# Given data
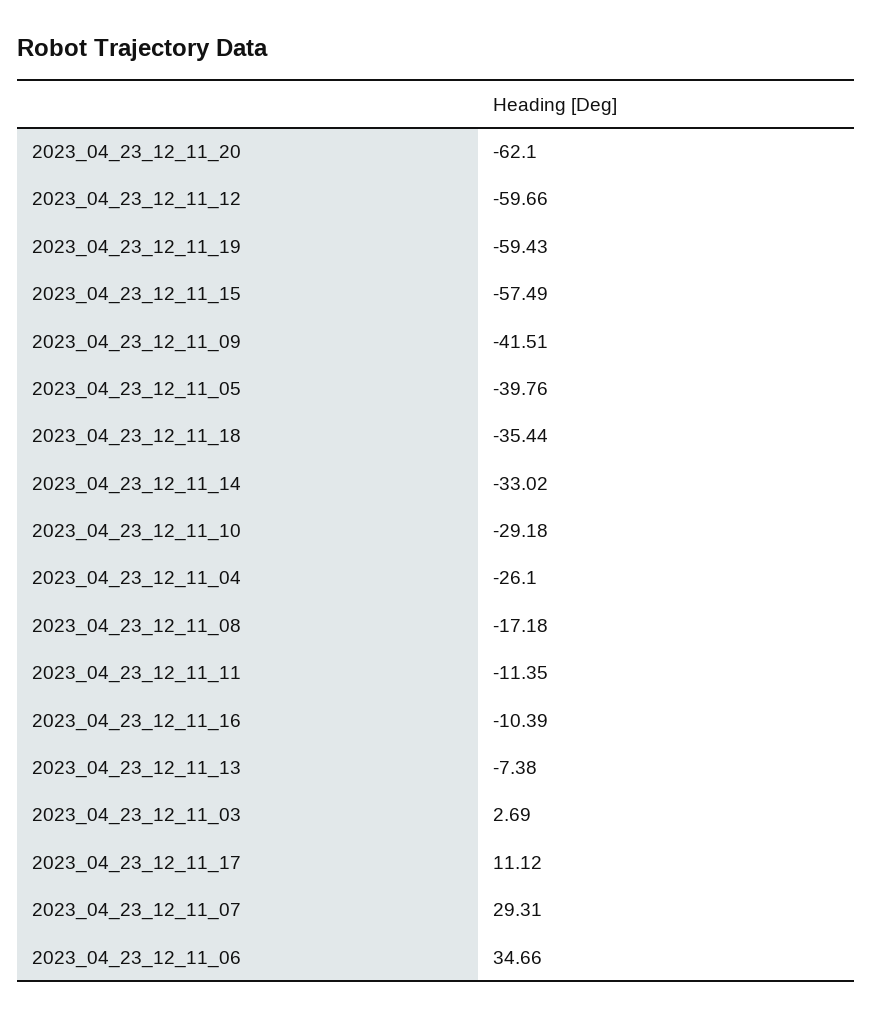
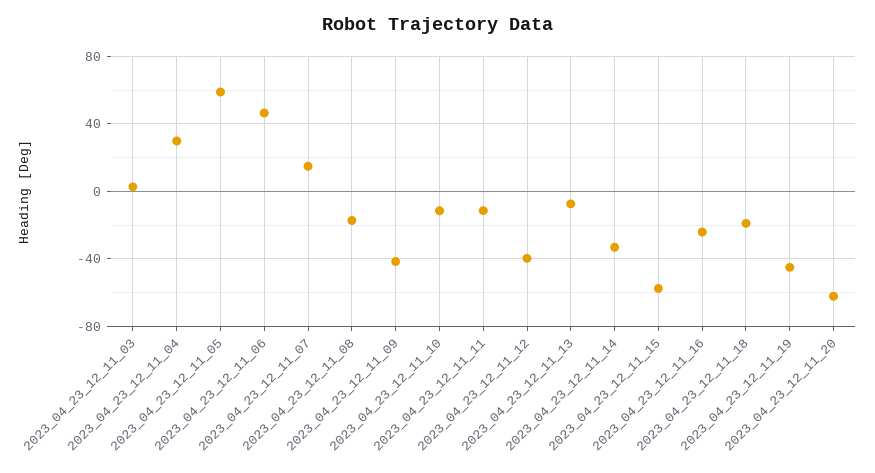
2023_04_23_12_11_12: -59.66 -> -40
2023_04_23_12_11_19: -59.43 -> -45
2023_04_23_12_11_05: -39.76 -> 60
2023_04_23_12_11_18: -35.44 -> -20
2023_04_23_12_11_10: -29.18 -> -10
2023_04_23_12_11_04: -26.1 -> 30
2023_04_23_12_11_16: -10.39 -> -25
2023_04_23_12_11_17: 11.12 -> none
2023_04_23_12_11_07: 29.31 -> 15
2023_04_23_12_11_06: 34.66 -> 45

# Task directions
Nothing but the lines from the one holding "2023_04_23_12_11_10: -29.18 -> -10" through the last line of the data may be output, and each must match exactly.

# Task response
2023_04_23_12_11_10: -29.18 -> -10
2023_04_23_12_11_04: -26.1 -> 30
2023_04_23_12_11_16: -10.39 -> -25
2023_04_23_12_11_17: 11.12 -> none
2023_04_23_12_11_07: 29.31 -> 15
2023_04_23_12_11_06: 34.66 -> 45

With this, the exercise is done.